Eclectic or niche programming occasionally exceeds expectations, and Onojafe said they try to be nimble, bringing popular artists back quickly or adding a second show if possible.
That's what happened at the Livermore's Bankhead Theater in December, when tickets were snapped up for an "Olate Dogs" show and a second performance was added.
"We've been developing and building on a reputation for presenting national, top-quality artists," LVPAC Executive Director Scott Kenison said. "This year, we've also gone back and booked artists and groups that have been successful in the past."
Ticket figures at LVPAC are averaging 87 percent of seats sold, with about a 66 percent sell-out factor for the 2014-15 season, according to Marketing Director Nancy Mueller.
Marketing Vice President Gary Schaub at the O'Neill Foundation said the annual festival in September 2014 sold out 10 days before it opened. Despite a drop-off in demand between 2010 and 2013, a lapse Schaub attributed to the overall soft economy, ticket sales have been robust since mid-2014.
Tao House maxes out at 100 seats, but even so, with six sold-out performances of "The Iceman Cometh" -- not a short spree -- and strong ticket sales in partnership with Role Players Ensemble at the Village Theatre last fall and at a Playwrights' Theater production of O'Neill's "Hughie" in early January at the Museum of the San Ramon Valley, Schaub is encouraged.
"It tells me that when the economy is strong, discretionary monies will be used for arts-related events," he said.
Asked to explain the forces driving the surge -- beyond the economy -- venue operators had plenty of ideas.
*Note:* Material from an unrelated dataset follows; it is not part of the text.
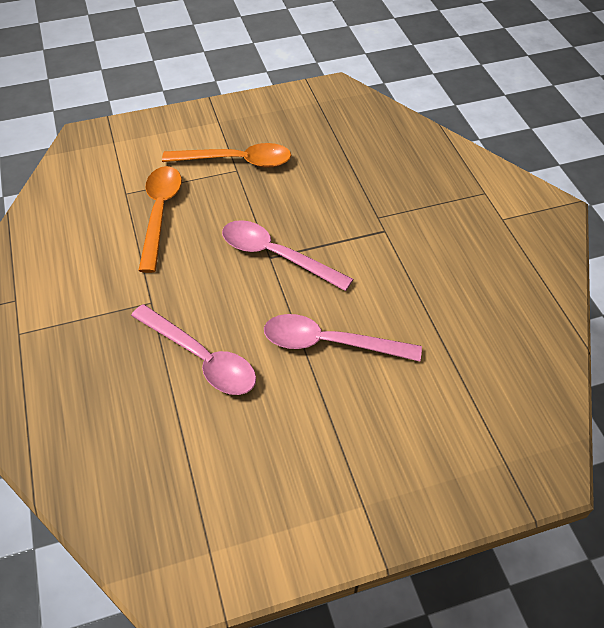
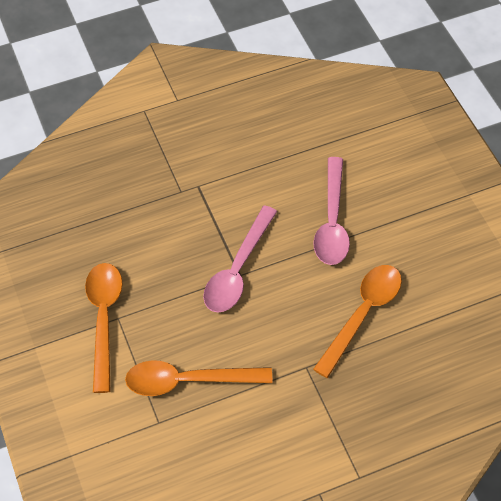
camera: 95 degrees left, 5 degrees up
pink spoon [131,304,256,395] -> orange spoon [313,265,402,378]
"While some will say that works by Eugene O'Neill are an 'acquired taste,' we find that showing how O'Neill progressed as a playwright and how he impacted the direction of American theater and American playwrights holds considerable interest for theatergoers," Schaub said.
Kenison said Tri-Valley audiences are responding first to the quality of artists they book and the effort to bring the most popular artist back for return visits. Close behind the attraction of specific artists, he mentioned the size, acoustics and close-to-home location of the Bankhead. Audience feedback has shown them that people who commute for work are interested in staying closer to home for entertainment. And Kenison suggested the difference is significant between seeing artists in 3,000-seat venues in San Francisco or Oakland versus the relative intimacy of the 507-seat Bankhead.
"Livermore is becoming known as the place for a great night out," Kenison said, calling attention to the area's free and easy parking, wide variety of restaurants and an urban, energized atmosphere.
The Broadway musical "Singin' in the Rain" saw strong sales at the Firehouse, and Onojafe said a second Carpenters' "Close to You" revival concert was added to satisfy demand. She said an artist with a broad social media presence wasn't a guarantee of solid numbers but often appears to be a factor increasing ticket sales.
"Plus, yes, we get the same artists who play Yoshi's, Feinstein's, the Rrazz Room and Napa Opera House," Onojafe said.
Vogt said letting the acts "speak for themselves," with YouTube video sneak peeks, dress rehearsal photos and other visual imagery, invites audiences to engage and that, in a boldly digital era, directly translates into ticket sales presenters love.